In rejecting the argument he indicated that there are other and later portions of the summing?up to be taken into account in which the trial judge not only repeated her direction on the presumption of innocence but charged the jury that the burden was on the State to rebut the presumption to the extent that they could feel sure of the guilt of the prisoner on each of the two counts of indictment.

Later in his judgment at page 206 the Chancellor George said

"However, although this portion of the judge's direction is open to criticism it did not, in my opinion, result in a miscarriage of justice. In coming to this conclustion I adopt and apply the dictum of Lord Goddard C.J. in R v KRITZ (1950) 1 KB 82 which was cited with approval in the case, WALTERS V R (1968) 13 WIR 354 at page 355 where the Chief Justice said:

"It is not the particular formula that matters; it is the effect of the summing?up. If the jury are made to understand that they to be satisfied and must not return a verdict against the defendant unless they feel sure, and that the onus is all the time on the prosecution and not on the defence then whether the judge uses one form of language or another is neither here nor there".

As I have said the function of an appellate court is to examine the summing?up as a whole and objectively to determine whether what had been told to the jury leaves them with a clear understanding and appreciation that the burden is on the prosecution to prove its case to their satisfaction so that they feel sure of the guilt of the person charged (see also R v YAP CHYAN CHING (1976) 63 CR App REP 7). And in the present case in determining the adequacy of the summing?up on this issue, this court cannot be unmindful of the number of occasions on which the trial judge had adequately instructed the jury on the approved alternative direction, viz. that they must be satisfied so that they feel sure of his guilt before they can convict the accused on either count. In my opinion therefore, looked at as a whole, the summing up on this issue was adequate".

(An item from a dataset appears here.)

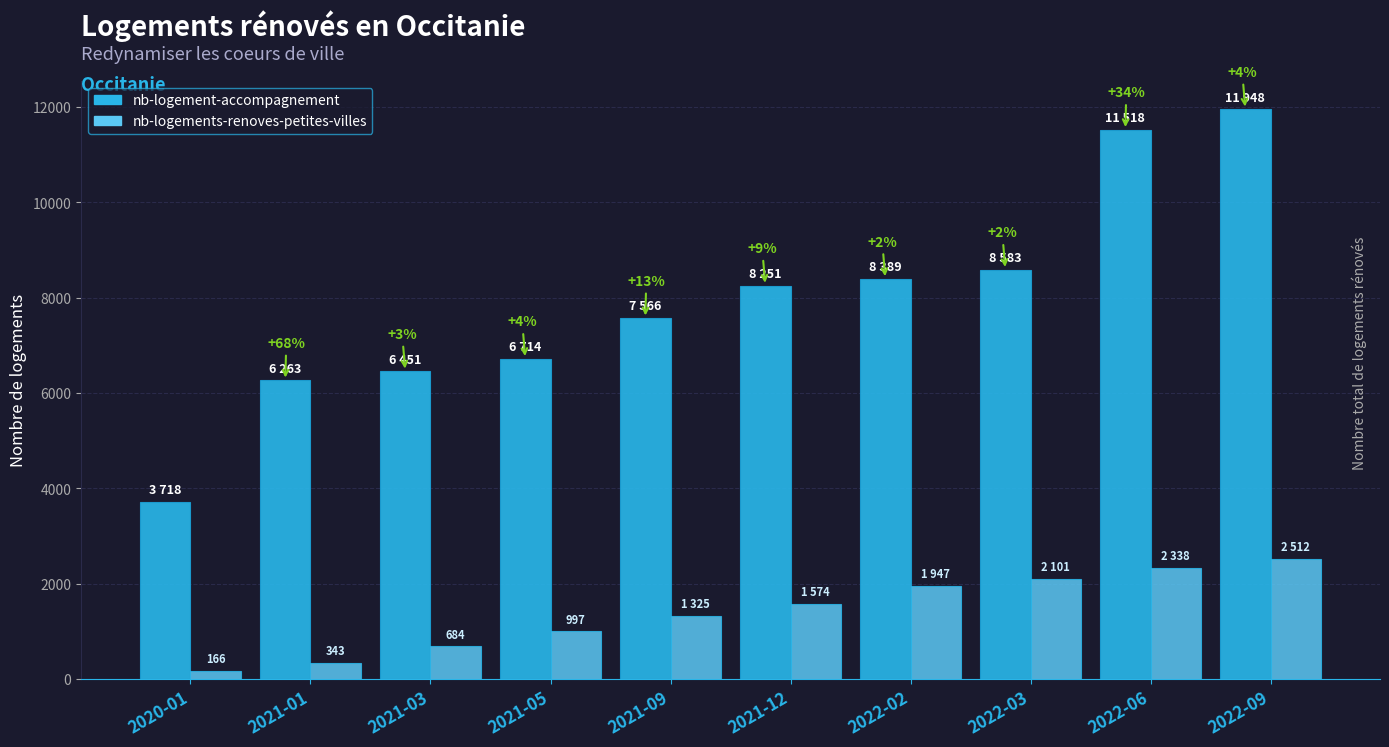

What are all the series names shown in the legend?

nb-logement-accompagnement, nb-logements-renoves-petites-villes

Complaint is made of the manner in which the learned trial Judge dealt with the burden of proof in so far as it relates to provocation. Having reminded the Jury that the Crown must prove the guilt of the accused he told them that it was not for the accused to prove that he was not provoked. He went on to tell the Jury that the Prosecution must make them sure that the accused was not provoked before they could convict the appellant of murder. He went on to say:

"if you are sure or satisfied that he was so provoked or if you think that he may have been provoked then you can only convict him of manslaughter."

An objective examination of the summing up as a whole indicates that the issue in this case was whether the appellant was acting in self defence or whether he had been provoked. It is clear that the jury was left with the clear understanding and appreciation that the burden of proof was on the prosecution and that they must not convict unless they were satisfied beyond reasonable doubt so that they feel sure of the guilt of the accused.

The Court has come to the conclusion that there has been no substantial miscarriage of justice and that the appeal should be dismissed and conviction and sentence affirmed notwithstanding the defects in the summing up as to the standard of proof.

On receipt of an application dated 17th May, 1999 by Senior Counsel Mr. Simeon Sampson for leave to argue two supplementary grounds of appeal, the application was set down for hearing for Tuesday 15th June, 1999 and Mr. Sampson was so notified.

On the day of the hearing the Court intimated to Counsel that it was minded to grant leave to argue the new grounds, no objection having been raised by the learned Director of Public Prosecutions as to the court's jurisdiction. The Court invited Counsel to present his arguments. At that stage the court was informed by Counsel that he was unable to argue the supplementary grounds as he had merely filed them on behalf of other Counsel.

In the circumstances the court dismissed the application for non prosecution.